*O que fazer:*
#1 Copie de novo o texto sobre arbitragem, tudo desde "Esta dicotomia resulta" até "do processo legal.", rebatizando "advogados" como "juristas".
#2 Segundo o texto sobre arbitragem, quantos advogados o Japão tem, e para qual população?
#3 De acordo com o texto sobre arbitragem, por que o debate para dar mais eficácia ao sistema judiciário muitas vezes é estéril?

Nas sociedades democráticas que caracterizam o século XXI, a resolução de disputas é tradicionalmente objeto da prestação jurisdicional do Estado, através do Poder Judiciário, que aplica o Estado de Direito às situações específicas e individuais. No Ocidente, em particular, tem havido, nas últimas décadas, um aumento enorme dos casos conflitivos sejam na área pessoal, social ou econômica, tendo em vista a virtual inexistência de mecanismos culturais visando à prevenção de disputas. Ao contrário, no Oriente, a sedimentação do confucionismo havida já há aproximadamente 2.500 anos, tem evitado até agora um crescimento do recurso ao Poder Judiciário no mesmo diapasão que no Ocidente. De fato, o confucionismo ensina um código de ética humana (jen), regras de comportamento estratificadas (li) e a forma, o Caminho (tao) de aplicar a ambos nas estruturas sociais da ordem social, adotando as virtudes apropriadas de pai/mãe, marido/mulher, filho/filha, do mais novo face ao mais velho, etc.
Esta dicotomia resulta no fato de que, enquanto os Estados Unidos da América (EUA) têm aproximadamente 1 milhão de advogados para uma população de quase 300 milhões de habitantes e o Brasil cerca de meio milhão de advogados para 170 milhões de habitantes, o Japão tem apenas 20 mil para uma população de 130 milhões. A China, por sua vez, tem somente 100 mil advogados para uma população de 1 bilhão e trezentos milhões de pessoas. Mais importantemente, o fator cultural tem impedido, no Oriente, a banalização do recurso ao Judiciário para questões frívolas e desnecessárias, bem como o abuso do processo legal.
Todavia, dentre nós, no Ocidente, a situação é exatamente a oposta. O crescimento ensandecido das disputas apresentadas ao Poder Judiciário tem sido tal que a eficiência do sistema institucional tem sofrido fortes abalos no mundo todo. O debate para se dotar o sistema judiciário de melhor eficácia é hoje um debate universal. Muitas vezes, tal debate é estéril por não atacar as profundas causas sociais e políticas da crise do estado na prestação do poder jurisdicional. No Brasil, por exemplo, a chamada crise do Poder Judiciário é em grande parte o reflexo de graves problemas do… Poder Executivo, responsável por cerca de 70% dos casos judiciais no país, em grande parte dos quais litigando de má-fé. De qualquer forma, uma solução que tem sido posta em prática internacionalmente para minorar os problemas decorrentes de tal crise é precisamente a resolução alternativa de conflitos, ou a arbitragem. A arbitragem traz três vantagens básicas com relação ao Poder Judiciário: em primeiro lugar, a especialização dos árbitros; em segundo lugar, a celeridade do processo; e por último, o menor custo.
Para melhor entendimento, esta apresentação foi dividida da seguinte forma:
1. Introdução
2. Breve histórico
3. A implementação da arbitragem no Brasil
4. O advento da Lei 9.307/96 – Lei de Arbitragem
6. Questionamento sobre a inconstitucionalidade da Lei 9.307/96
7. Adesão do Brasil à Convenção de Nova Iorque
9. Conclusão
A história da arbitragem comercial é substancialmente mais longa e tradicional do que aquela dos sistemas jurisdicionais dos Estados. Na realidade, a arbitragem é uma modalidade simples e natural para a resolução de uma disputa mediante a intervenção de uma pessoa credível, próxima das partes em questão.

*Listagens de elementos anotados:*
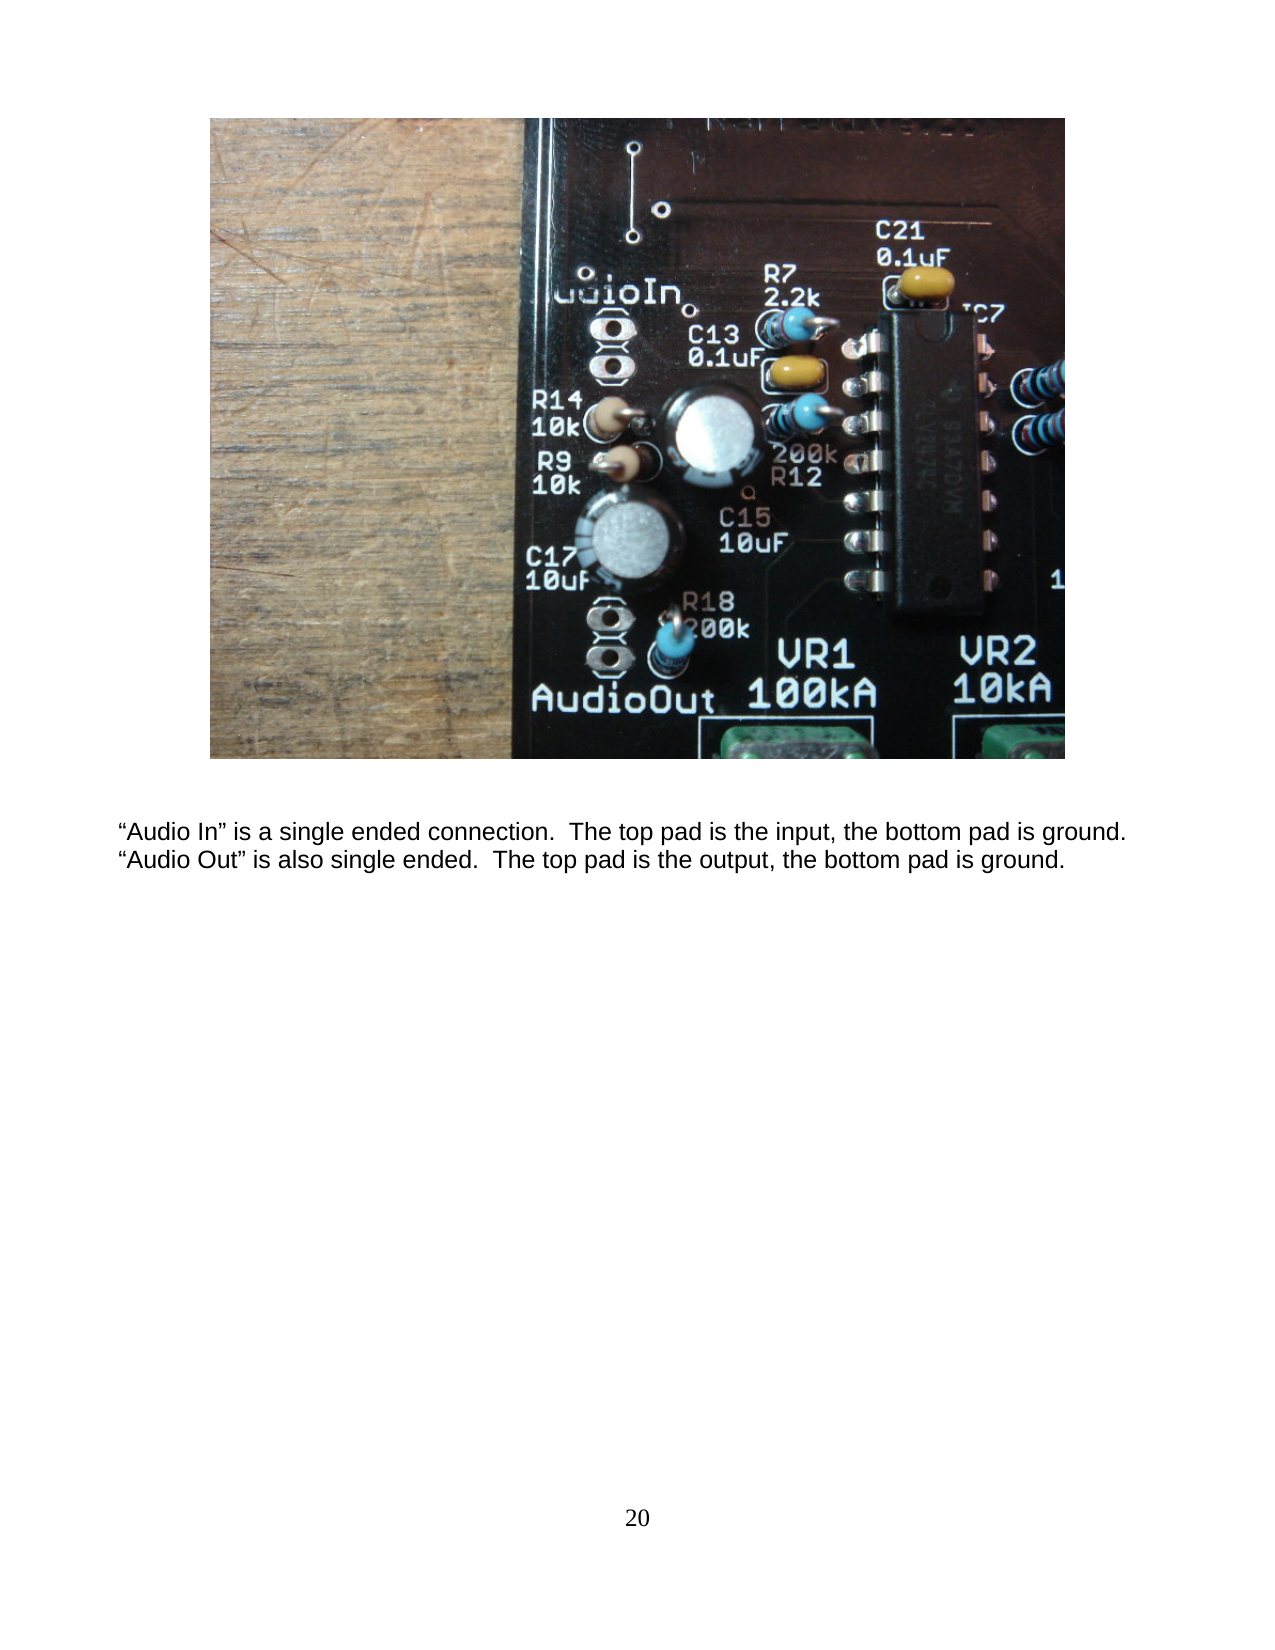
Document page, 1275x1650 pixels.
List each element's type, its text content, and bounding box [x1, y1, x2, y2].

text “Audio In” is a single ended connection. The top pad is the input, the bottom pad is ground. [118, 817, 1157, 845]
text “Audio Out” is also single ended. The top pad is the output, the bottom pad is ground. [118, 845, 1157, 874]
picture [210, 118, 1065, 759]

*Respostas por tarefa:*
#1
Esta dicotomia resulta no fato de que, enquanto os Estados Unidos da América (EUA) têm aproximadamente 1 milhão de juristas para uma população de quase 300 milhões de habitantes e o Brasil cerca de meio milhão de juristas para 170 milhões de habitantes, o Japão tem apenas 20 mil para uma população de 130 milhões. A China, por sua vez, tem somente 100 mil juristas para uma população de 1 bilhão e trezentos milhões de pessoas. Mais importantemente, o fator cultural tem impedido, no Oriente, a banalização do recurso ao Judiciário para questões frívolas e desnecessárias, bem como o abuso do processo legal.

#2 Apenas 20 mil advogados, para uma população de 130 milhões.

#3 Porque não ataca as profundas causas sociais e políticas da crise do Estado na prestação do poder jurisdicional.